とはいえ、安全のためにみすみす敵の本隊の現在地という重要情報を見逃すわけにはいかない。輝星は躊躇なくアクティブ・センサーを作動させた。計器に表示される索敵範囲がぐっと広がる。予想通り、敵の小艦隊の後ろには大量の艦船の反応があった。これが本隊で間違いなさそうだ。
「やっぱりな。報告報告」
そう言って輝星はコンソールの液晶パネルを操作し、"レイディアント"に暗号通信で一報をいれた。母艦からは遠く離れているため音声通信は使用できない。既にこの星系は敵の電子妨害の影響下にあるのだ。
「さて、どうする? すぐに迎撃機が来るぞ」
「そりゃあ挨拶もなしに帰投なんて無作法な真似はできないわけよ、傭兵として」
輝星はにやりと笑うと、背部のハードポイントに装備されていた対艦ガンランチャーを左手に持たせた。予備弾薬も持ってきている。十分に対艦戦はこなせる装備だ。

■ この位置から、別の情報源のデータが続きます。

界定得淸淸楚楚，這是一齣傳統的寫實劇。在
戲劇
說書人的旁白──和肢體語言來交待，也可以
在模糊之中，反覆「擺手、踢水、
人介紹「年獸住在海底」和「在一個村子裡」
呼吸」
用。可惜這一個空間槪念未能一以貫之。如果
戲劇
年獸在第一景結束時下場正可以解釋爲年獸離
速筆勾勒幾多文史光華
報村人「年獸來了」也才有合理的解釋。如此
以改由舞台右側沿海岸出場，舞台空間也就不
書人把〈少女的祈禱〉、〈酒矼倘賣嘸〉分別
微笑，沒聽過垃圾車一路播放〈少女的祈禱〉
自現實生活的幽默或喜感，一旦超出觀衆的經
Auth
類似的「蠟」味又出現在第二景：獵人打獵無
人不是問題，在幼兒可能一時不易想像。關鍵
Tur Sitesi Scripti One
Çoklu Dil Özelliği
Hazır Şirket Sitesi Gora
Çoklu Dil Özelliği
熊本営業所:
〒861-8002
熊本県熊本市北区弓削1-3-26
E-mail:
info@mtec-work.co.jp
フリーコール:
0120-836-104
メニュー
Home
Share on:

「マジかよ。この間二隻の戦艦に突っ込んだと思ったら、今度は四隻か?」
「こっちの戦力も倍だよ。相手が倍になったところでトントンだ」
「正気じゃねえな……ちっ、しょうがねえ」
さしものサキも動揺した声をだしたが、男が行くというのに女である自分が退くのは彼女のプライドが許さなかった。頭を振り、無理に笑顔を浮かべる。

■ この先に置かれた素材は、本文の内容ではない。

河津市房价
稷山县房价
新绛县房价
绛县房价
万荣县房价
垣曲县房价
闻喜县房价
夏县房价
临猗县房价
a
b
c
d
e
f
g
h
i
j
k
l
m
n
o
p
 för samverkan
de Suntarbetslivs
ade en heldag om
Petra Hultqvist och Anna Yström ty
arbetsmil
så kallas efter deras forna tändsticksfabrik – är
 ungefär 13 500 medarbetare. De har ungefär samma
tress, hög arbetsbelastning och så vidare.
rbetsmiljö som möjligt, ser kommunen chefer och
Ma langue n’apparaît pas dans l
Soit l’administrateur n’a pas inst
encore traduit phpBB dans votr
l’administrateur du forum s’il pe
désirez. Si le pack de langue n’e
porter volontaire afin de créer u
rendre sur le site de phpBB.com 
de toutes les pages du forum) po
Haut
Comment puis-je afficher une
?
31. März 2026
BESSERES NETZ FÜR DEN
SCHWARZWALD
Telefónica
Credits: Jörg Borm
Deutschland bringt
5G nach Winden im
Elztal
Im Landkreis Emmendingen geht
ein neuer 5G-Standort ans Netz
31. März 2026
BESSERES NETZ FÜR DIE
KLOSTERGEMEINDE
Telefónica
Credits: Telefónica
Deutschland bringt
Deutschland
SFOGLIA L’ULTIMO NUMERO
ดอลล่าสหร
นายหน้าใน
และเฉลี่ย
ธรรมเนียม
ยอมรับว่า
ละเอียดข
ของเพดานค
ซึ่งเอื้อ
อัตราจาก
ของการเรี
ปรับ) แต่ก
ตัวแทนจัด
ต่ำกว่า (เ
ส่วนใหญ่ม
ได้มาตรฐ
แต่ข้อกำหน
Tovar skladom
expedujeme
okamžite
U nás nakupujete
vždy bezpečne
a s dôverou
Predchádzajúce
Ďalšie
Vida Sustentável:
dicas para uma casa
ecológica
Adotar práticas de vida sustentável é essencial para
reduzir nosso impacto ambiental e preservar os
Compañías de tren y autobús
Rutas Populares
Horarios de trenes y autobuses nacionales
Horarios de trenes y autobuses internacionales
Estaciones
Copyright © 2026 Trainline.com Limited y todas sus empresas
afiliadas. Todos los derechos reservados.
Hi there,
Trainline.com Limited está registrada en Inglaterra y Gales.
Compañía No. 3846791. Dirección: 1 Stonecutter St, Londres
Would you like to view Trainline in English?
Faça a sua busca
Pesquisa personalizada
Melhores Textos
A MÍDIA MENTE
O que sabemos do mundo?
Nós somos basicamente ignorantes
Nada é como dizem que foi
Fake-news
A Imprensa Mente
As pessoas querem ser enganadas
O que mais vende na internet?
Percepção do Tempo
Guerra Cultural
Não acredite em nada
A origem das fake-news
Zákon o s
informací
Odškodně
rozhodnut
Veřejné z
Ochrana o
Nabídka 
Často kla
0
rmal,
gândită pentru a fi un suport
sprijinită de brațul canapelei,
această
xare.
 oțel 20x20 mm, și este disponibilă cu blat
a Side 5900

「"ダインスレイフ"にゃ対艦兵装なんざ載せてねえ。援護に回らせてもらうぞ」
「ああ、後ろは任せた」
二人はそう言いあうと、敵艦隊に向けてFTL航行に入った。当然、この動向は高性能な索敵装置を備えた帝国艦隊も把握している。迎撃を開始すべく、直掩機が次々と戦艦や巡洋艦の発艦デッキから射出されていく。出撃した帝国ストライカー隊は、すぐさま迎撃陣形を整えていった。その一糸乱れぬ隊列からは、高い練度が伺える。

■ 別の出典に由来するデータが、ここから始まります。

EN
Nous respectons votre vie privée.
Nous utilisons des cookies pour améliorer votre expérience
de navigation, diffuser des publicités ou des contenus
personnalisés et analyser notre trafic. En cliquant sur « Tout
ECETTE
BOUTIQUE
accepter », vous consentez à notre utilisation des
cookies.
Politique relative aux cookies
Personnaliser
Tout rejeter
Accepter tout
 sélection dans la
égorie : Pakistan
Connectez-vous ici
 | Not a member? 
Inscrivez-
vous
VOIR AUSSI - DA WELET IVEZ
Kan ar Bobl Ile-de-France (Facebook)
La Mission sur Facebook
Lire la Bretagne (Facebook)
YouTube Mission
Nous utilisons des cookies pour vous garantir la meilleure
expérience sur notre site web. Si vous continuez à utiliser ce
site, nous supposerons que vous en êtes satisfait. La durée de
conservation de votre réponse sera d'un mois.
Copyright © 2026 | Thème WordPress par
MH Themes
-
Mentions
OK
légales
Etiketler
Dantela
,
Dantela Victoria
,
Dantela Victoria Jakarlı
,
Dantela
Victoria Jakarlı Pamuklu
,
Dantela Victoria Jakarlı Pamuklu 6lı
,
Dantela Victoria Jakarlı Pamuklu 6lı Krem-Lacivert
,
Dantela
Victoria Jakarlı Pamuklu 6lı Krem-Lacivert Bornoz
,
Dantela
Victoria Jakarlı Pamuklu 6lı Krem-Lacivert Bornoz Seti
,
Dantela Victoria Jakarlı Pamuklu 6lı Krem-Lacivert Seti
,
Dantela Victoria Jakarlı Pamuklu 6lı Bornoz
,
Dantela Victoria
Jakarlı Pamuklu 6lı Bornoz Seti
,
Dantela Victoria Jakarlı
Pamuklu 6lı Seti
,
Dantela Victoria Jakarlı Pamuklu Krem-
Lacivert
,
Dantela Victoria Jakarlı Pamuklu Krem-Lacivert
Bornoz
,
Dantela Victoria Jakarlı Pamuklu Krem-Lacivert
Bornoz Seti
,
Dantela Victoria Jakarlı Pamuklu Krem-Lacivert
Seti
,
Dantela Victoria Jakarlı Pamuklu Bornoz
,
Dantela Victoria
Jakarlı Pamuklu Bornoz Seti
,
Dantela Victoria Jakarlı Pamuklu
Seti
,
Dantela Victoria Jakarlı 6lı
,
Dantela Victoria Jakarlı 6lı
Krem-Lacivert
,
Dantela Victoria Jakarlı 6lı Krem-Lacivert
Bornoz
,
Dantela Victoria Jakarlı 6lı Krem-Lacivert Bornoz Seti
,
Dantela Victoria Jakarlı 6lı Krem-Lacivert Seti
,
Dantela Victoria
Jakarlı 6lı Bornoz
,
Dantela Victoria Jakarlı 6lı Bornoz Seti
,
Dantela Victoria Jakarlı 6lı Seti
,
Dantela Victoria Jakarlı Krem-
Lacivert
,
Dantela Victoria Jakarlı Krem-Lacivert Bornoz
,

そしてとうとう、輝星たちがこの星系へたどり着いた。蒼いエフェクトとともに二機のストライカーが出現し、その背後に背負っていた金輪が消えうせる。
「うげえ、思ってたよりだいぶ多いぞコレ。マジでやんのか北斗お前!」
「多いぞじゃねえよ今さらイモ引けるか突っ込むぞオラァ!」
「ああクソ、そうだよなあ! 一発花火を上げてさっさと帰るぞ!」
幸いというべきか残念というべきか、敵艦隊の位置と輝星たちがFTLアウト……通常航行に戻った位置は極めて近かった。宇宙での距離感を考えれば、至近距離と言っていい。一息つく暇もなく交戦距離に達した。
「来た!」
無数の真紅のビームが輝星たちに殺到する。艦隊からの対空砲火だ。二機ともライドブースターを捨て回避行動に入るが、攻撃は執拗だ。一撃でもかすればストライカーなど爆発四散してしまう威力のビームの乱舞が二人の肝を冷やす。
「乱戦の方がやりやすい。相手のストライカーを傘にして艦隊に近づくぞ」
「それしかねえよなあ! このままつるべ打ちされ続けたら敵に食いつく前に墜ちちまう」
そう言うサキの額には、冷や汗が浮かんでいた。